Many questions on future of schools
It wasn’t long ago Connecticut was at the center of a national debate on school reform. As the state again makes national news on the education front, it should mark an endpoint to that misguided effort.
But other crises come first. A major reason behind Connecticut Education Commissioner Miguel Cardona’s selection to run the
U. S. Department of Education was his drive to maintain inperson learning in the face of the coronavirus pandemic. Nearly every national news account has led with that fact.
“He kept our schools open,” Gov. Ned Lamont said a few days ago, which will come as news to a lot of students and their parents around Connecticut.
It could be argued that Lamont and Cardona, whatever they said publicly, skipped out on their decision- making duties in leaving the choice on reopening up to individual districts. The state of Connecticut required that districts come up with plans for all contingencies before this fall’s resumption of classes — in- person, fully remote or a hybrid of the two — and then let towns make their own call. A few have been operating almost as normal, while others have yet to see a day of school that wasn’t online. Most are somewhere in between.
Superintendents are doing their best in an impossible situation, but it’s not clear what Cardona is getting credit for here. About a third of Connecticut’s public school students currently have the option to attend school full time and in person, according to the CT Mirror, and Connecticut spent months well below much of the country in coronavirus prevalence. This is not what Biden says he’s looking for nationally.

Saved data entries

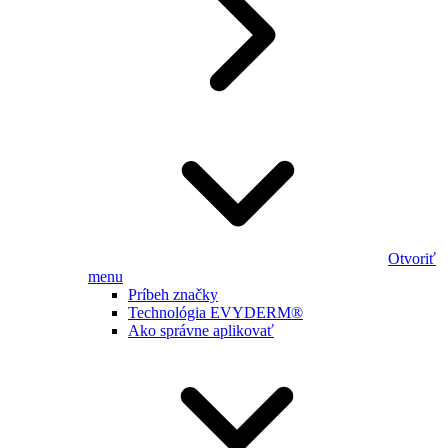
Otvoriť
menu
Príbeh značky
Technológia EVYDERM®
Ako správne aplikovať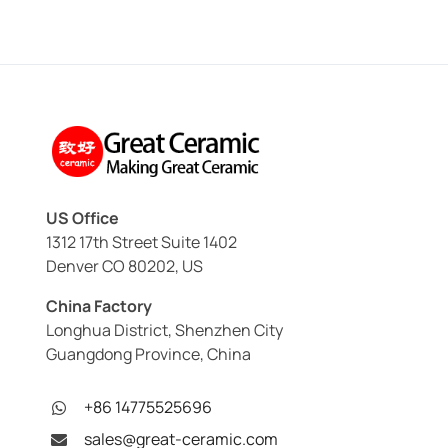
US Office
1312 17th Street Suite 1402
Denver CO 80202, US
China Factory
Longhua District, Shenzhen City
Guangdong Province, China
+86 14775525696
sales@great-ceramic.com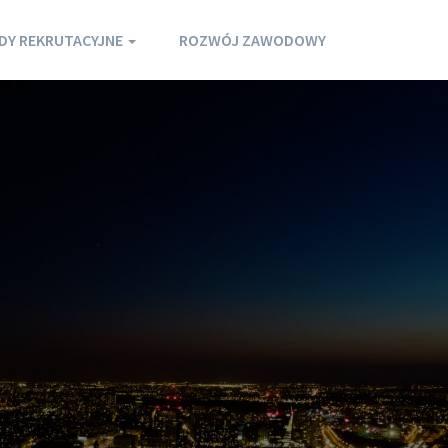
DY REKRUTACYJNE
ROZWÓJ ZAWODOWY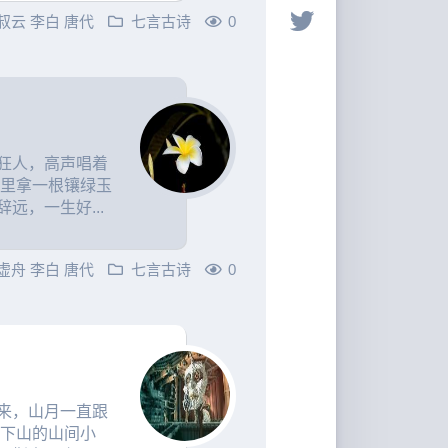
叔云
李白
唐代
七言古诗
0
狂人，高声唱着
手里拿一根镶绿玉
远，一生好...
虚舟
李白
唐代
七言古诗
0
来，山月一直跟
望下山的山间小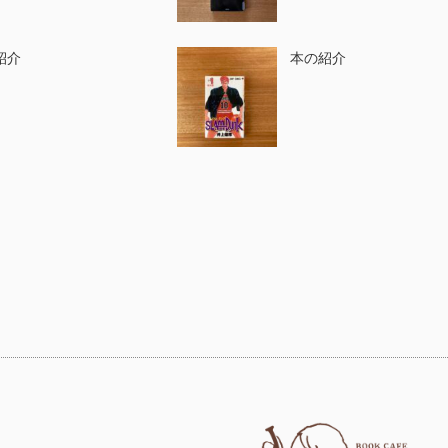
紹介
本の紹介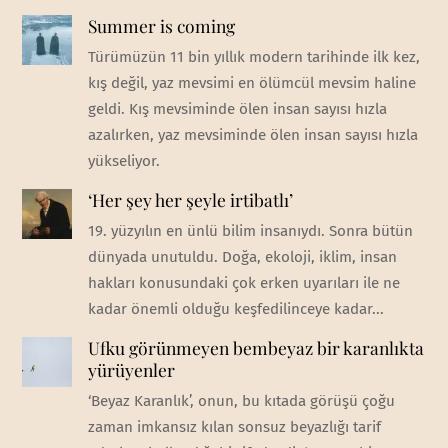
Summer is coming
Türümüzün 11 bin yıllık modern tarihinde ilk kez,
kış değil, yaz mevsimi en ölümcül mevsim haline
geldi. Kış mevsiminde ölen insan sayısı hızla
azalırken, yaz mevsiminde ölen insan sayısı hızla
yükseliyor.
‘Her şey her şeyle irtibatlı’
19. yüzyılın en ünlü bilim insanıydı. Sonra bütün
dünyada unutuldu. Doğa, ekoloji, iklim, insan
hakları konusundaki çok erken uyarıları ile ne
kadar önemli olduğu keşfedilinceye kadar...
Ufku görünmeyen bembeyaz bir karanlıkta
yürüyenler
‘Beyaz Karanlık’, onun, bu kıtada görüşü çoğu
zaman imkansız kılan sonsuz beyazlığı tarif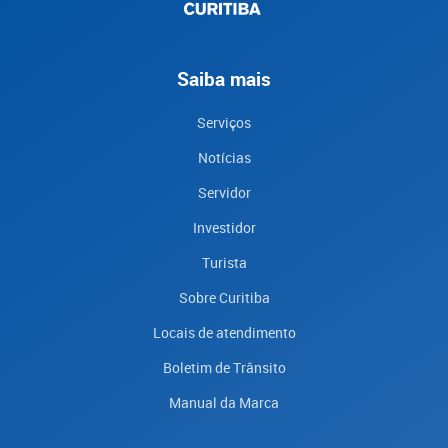
Saiba mais
Serviços
Notícias
Servidor
Investidor
Turista
Sobre Curitiba
Locais de atendimento
Boletim de Trânsito
Manual da Marca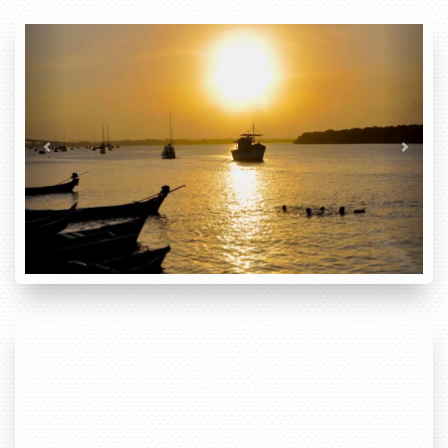
Previous
Next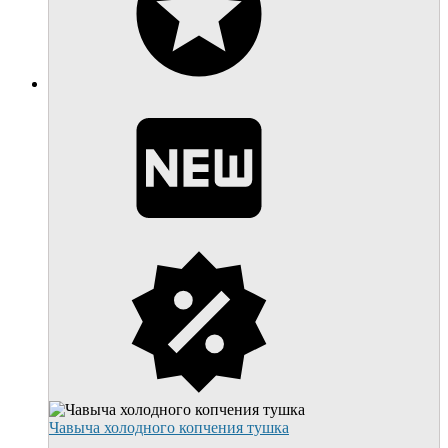
Чавыча холодного копчения тушка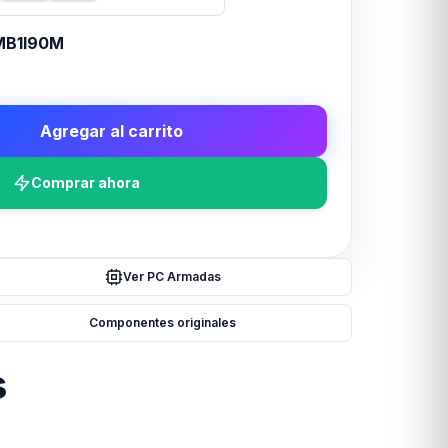
B1I90M
Agregar al carrito
Comprar ahora
Ver PC Armadas
Componentes originales
s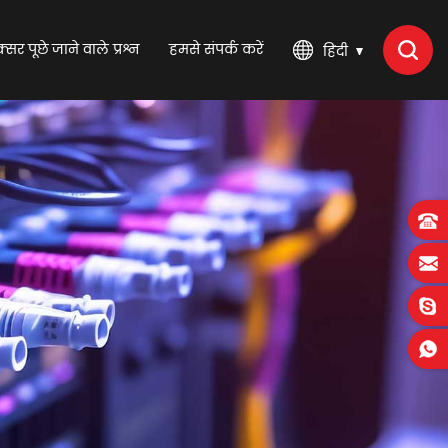
्सर पूछे जाने वाले प्रश्न
हमसे संपर्क करें
हिंदी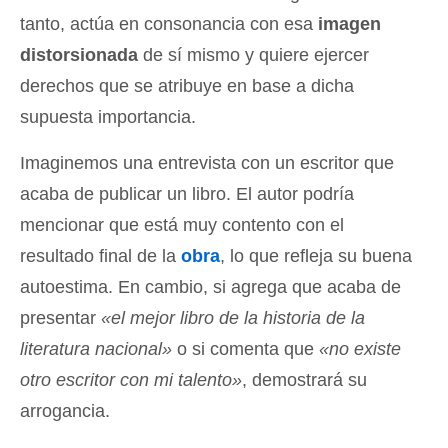
tanto, actúa en consonancia con esa
imagen
distorsionada
de sí mismo y quiere ejercer
derechos que se atribuye en base a dicha
supuesta importancia.
Imaginemos una entrevista con un escritor que
acaba de publicar un libro. El autor podría
mencionar que está muy contento con el
resultado final de la
obra
, lo que refleja su buena
autoestima. En cambio, si agrega que acaba de
presentar
«el mejor libro de la historia de la
literatura nacional»
o si comenta que
«no existe
otro escritor con mi talento»
, demostrará su
arrogancia.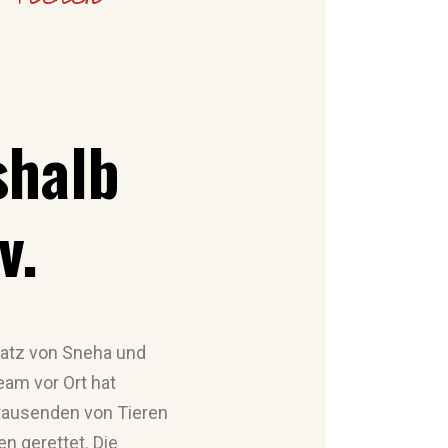
shalb
v.
satz von Sneha und
eam vor Ort hat
 tausenden von Tieren
n gerettet. Die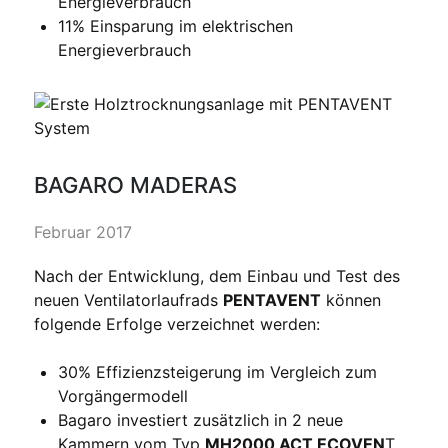
Energieverbrauch
11% Einsparung im elektrischen
Energieverbrauch
BAGARO MADERAS
Februar 2017
Nach der Entwicklung, dem Einbau und Test des
neuen Ventilatorlaufrads
PENTAVENT
können
folgende Erfolge verzeichnet werden:
30% Effizienzsteigerung im Vergleich zum
Vorgängermodell
Bagaro investiert zusätzlich in 2 neue
Kammern vom Typ
MH2000 ACT ECOVEN
T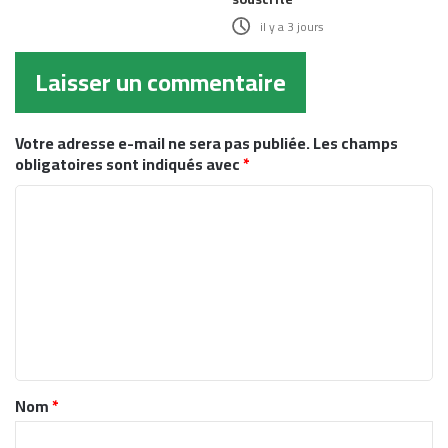
il y a 3 jours
Laisser un commentaire
Votre adresse e-mail ne sera pas publiée.
Les champs
obligatoires sont indiqués avec
*
C
o
m
m
e
n
t
Nom
*
a
i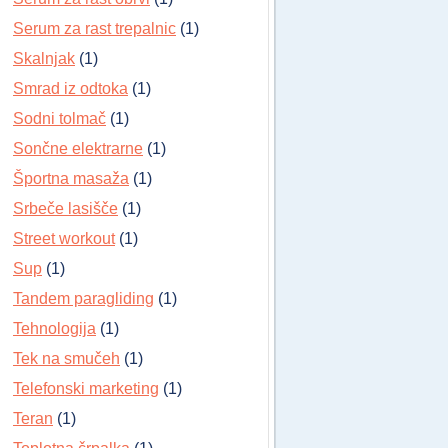
Serum za rast trepalnic
(1)
Skalnjak
(1)
Smrad iz odtoka
(1)
Sodni tolmač
(1)
Sončne elektrarne
(1)
Športna masaža
(1)
Srbeče lasišče
(1)
Street workout
(1)
Sup
(1)
Tandem paragliding
(1)
Tehnologija
(1)
Tek na smučeh
(1)
Telefonski marketing
(1)
Teran
(1)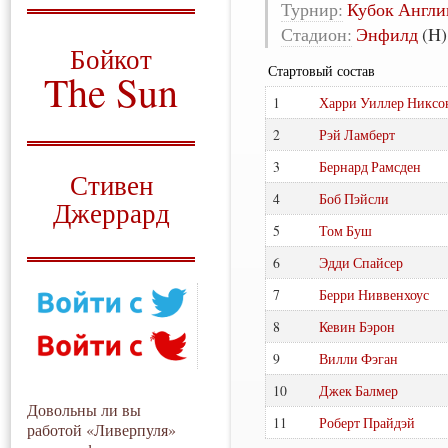
Турнир:
Кубок Англи
О том, когда появился
Стадион:
Энфилд
(H)
и зачем нужен
Бойкот
Стартовый состав
The Sun
1
Харри Уиллер Никсо
Для тех, у кого всё ещё остались
вопросы
2
Рэй Ламберт
Русский перевод
3
Бернард Рамсден
Стивен
4
Боб Пэйсли
Джеррард
5
Том Буш
Моя история
6
Эдди Спайсер
7
Берри Ниввенхоус
8
Кевин Бэрон
9
Вилли Фэган
10
Джек Балмер
Довольны ли вы
11
Роберт Прайдэй
работой «Ливерпуля»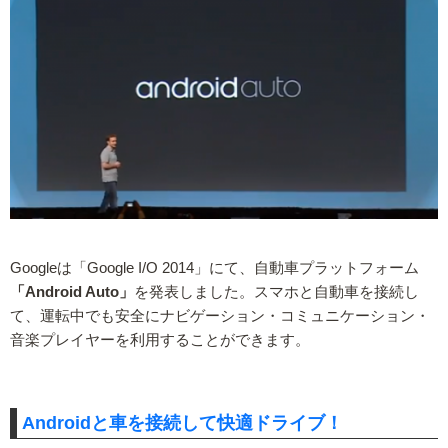
Googleは「Google I/O 2014」にて、自動車プラットフォーム
「Android Auto」
を発表しました。スマホと自動車を接続し
て、運転中でも安全にナビゲーション・コミュニケーション・
音楽プレイヤーを利用することができます。
Androidと車を接続して快適ドライブ！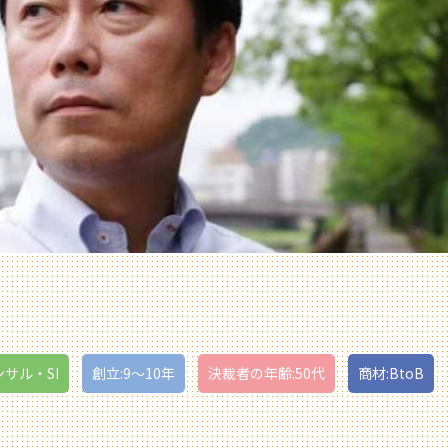
ンサル・SI
創立:9〜10年
決裁者の年齢:50代
商材:BtoB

- **What to work on**:
A: Transcribe the passage of the editorial on the future of schools, starting at "Many questions on" and ending at "with that fact.".
B: Continue the editorial on the future of schools from where it stops.

- **Answers for each item**:
A:
Many questions on future of schools
It wasn’t long ago Connecticut was at the center of a national debate on school reform. As the state again makes national news on the education front, it should mark an endpoint to that misguided effort.
But other crises come first. A major reason behind Connecticut Education Commissioner Miguel Cardona’s selection to run the
U. S. Department of Education was his drive to maintain inperson learning in the face of the coronavirus pandemic. Nearly every national news account has led with that fact.

B:
Biden says reopened schools are a top priority. “If Congress provides the funding we need to protect students, educators and staff; if states and cities put strong public health measures in place that we all follow, then my team will work to see that a majority of our schools can be open by the end of my first 100 days,” Biden said earlier this month.
That would be good news, but it’s at odds with what other stakeholders want to see. How Cardona handles those competing interests will define the start of his tenure. Eventually, that will change, and the questions facing K- 12 schooling for the past generation will be back at the forefront.
On those issues, it’s not clear where Cardona stands. He hasn’t spent much time running the state Education Department, and most of it has been COVID- dominated.
He’s a former teacher and principal, and has an inspiring life story. Still, though it predates his tenure, it’s worth remembering how recently Connecticut saw a push toward many of the worst ideas in school reform. Reformers targeted the state and its cities, especially Bridgeport, with unproven, teacher- unfriendly plans that pushed standardized tests and charter schools, all of it cheered on by Democrats such as Dannel Malloy.
National Democrats made a villain out of Betsy DeVos, who has been running President Trump’s Department of Education for four years, and for good reason. But it wasn’t long ago that the difference in their approach and hers was a question of degree. Many top Democrats favored plans that leaned toward privatization; DeVos took it further and was more upfront about it.
That fad seems to have run its course, at least on the Democratic side of the aisle, and the question of school reform has mostly been quiet under Lamont. Still, it would be good to know where Cardona comes down on these questions. He has the profile of a public- school champion, but he should be asked tough questions about failed national education plans of the past. These include No Child Left Behind, which once required steadily rising standards that would have eventually demanded 100 percent proficiency from all students on standardized tests, as well as its Obama- era successor, Race to the Top.
Sen. Chris Murphy had a viral moment four years ago in questioning DeVos about her support for guns in schools when she declared that among the dangers to guard against was, somehow, grizzly bears. He will probably have a more cordial conversation with Cardona. That doesn’t mean he, and the rest of the Senate, shouldn’t find out where he stands.